В 1920-е годы появился целый ряд проектов зенитных средств, использовавших ракеты в качестве средства поражения самолетов. Большинство из этих проектов отличало то, что применяемые ракеты должны были управляться в полете и каким-либо образом наводиться на летящий самолет противника, например с помощью луча прожектора.

Так, в одном из первых проектов, предложенном русским инженером А. Г. Овиженем, предусматривалось освещение цели прожектором, имеющим кольцевой луч. Запускаемая по самолету ракета должна была удерживаться внутри неосвещенной части получающегося светового кольца. Для этого она снабжалась фотоэлементами, которые реагировали на попадавший на них свет. Соответственно при выходе ракеты из светового кольца ее аппаратурой должен был вырабатываться специальный сигнал, приводивший в движение механизмы, которые, управляя рулями ракеты, возвращали бы ее внутрь кольца. Если при этом луч прожектора постоянно направлялся на цель («сопровождал» цель), то такая ракета должна была ее поразить. Похожий проект появился в 1925 году и в Европе. В нем предусматривалось, что ракета должна была двигаться в сплошном луче прожектора, направленном на цель.

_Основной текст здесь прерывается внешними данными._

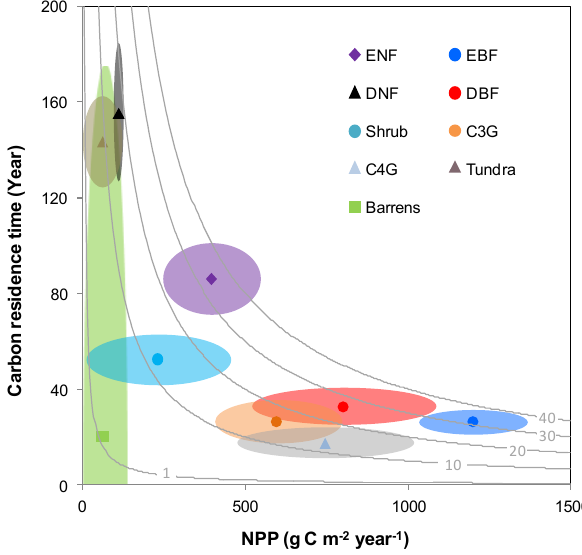
Fig. 3. Determination of carbon (C) influx (i.e., NPP) and resi- dence time ( τ E ) on ecosystem carbon storage capacity in various biomes simulated by the Community Atmosphere–Biosphere–Land Exchange (CABLE) model. 95% of values from all grid cells are plotted in the shaded areas with means at the dots. The hyper- bolic curves represent constant values (shown across the curves) of ecosystem carbon storage capacity. ENF – evergreen needleleaf forest, EBF – evergreen broadleaf forest, DNF – deciduous needle- leaf forest, DBF – deciduous broadleaf forest, Shrub – shrubland, C3G – C3 grassland, C4G – C4 grassland, and Barrens – semiarid barrens (adopted from Xia et al.,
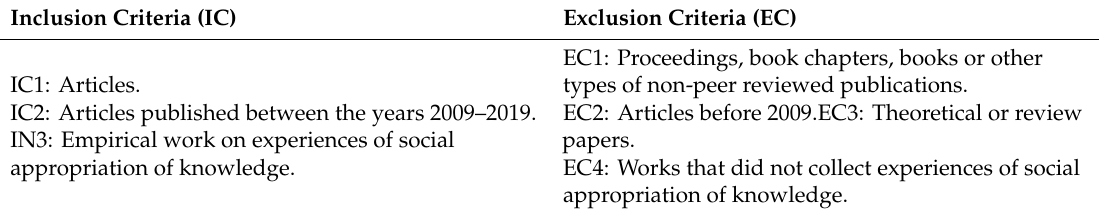
Table 2. Inclusion and exclusion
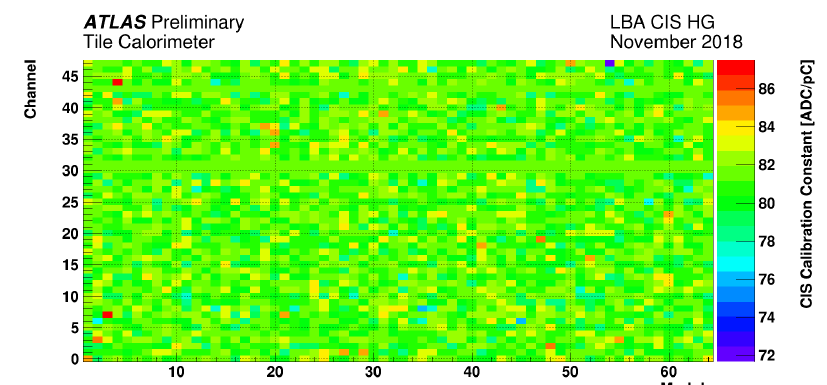
Fig. 5. Charge Injection System calibration constants for LBA modules, UPD4-18 tag. Figure is taken from Ref.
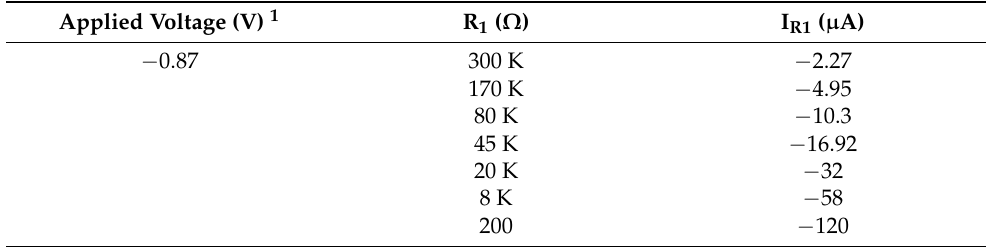
Table 1. Simulation results for applied voltage of − 0.87 V assuming R 2 = 305 Ω , R 4 = 6.50 k Ω .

Использование в качестве средства для управления полетом ракеты луча прожектора, конечно же, значительно ограничивало возможности подобной системы, позволяя ей действовать только в ночное время и в хорошую погоду. Но в двадцатые годы иных технических средств наведения просто не было, а имевшиеся ракеты, оснащенные пороховыми двигателями, для использования в подобных целях совершенно не годились. Первые ракеты, которые обладали необходимыми характеристиками и могли бы использоваться в качестве средства борьбы с самолетами, появились лишь спустя десять – пятнадцать лет. В двадцатые же годы общий уровень развития ракетной техники еще только начинал подниматься благодаря работам ее энтузиастов, а в некоторых странах и государственных организаций. Одновременно разрабатывались первые и пока еще примитивные устройства для автоматического управления полетом ракет.

Первыми в этом деле оказались австрийские специалисты, которые еще в 1928 году провели эксперименты с управляемыми по радио почтовыми ракетами, предназначенными для быстрой доставки писем в горные районы.

Определенный прогресс был достигнут и в совершенствовании самих ракет. Для их двигателей использовали более эффективное жидкое топливо. Пионером его практического применения стал американский ученый Роберт Годдард. Опираясь на проведенные им научные эксперименты, 16 марта 1926 года он осуществил первый запуск ракеты, работавшей на жидком топливе. В этом полете ракета достигла высоты 55 м и скорости 27 м/с. Несколько позже Годдард запустил ракету, превысившую в полете скорость звука, разработал гироскопические приборы управления полетом, применил газовые рули для стабилизации ракеты на начальном участке ее полета.

В Европе первый пуск ракеты, использующей жидкое топливо, состоялся в Германии 14 марта 1931 года. Этой работой руководил немецкий ученый Винклер.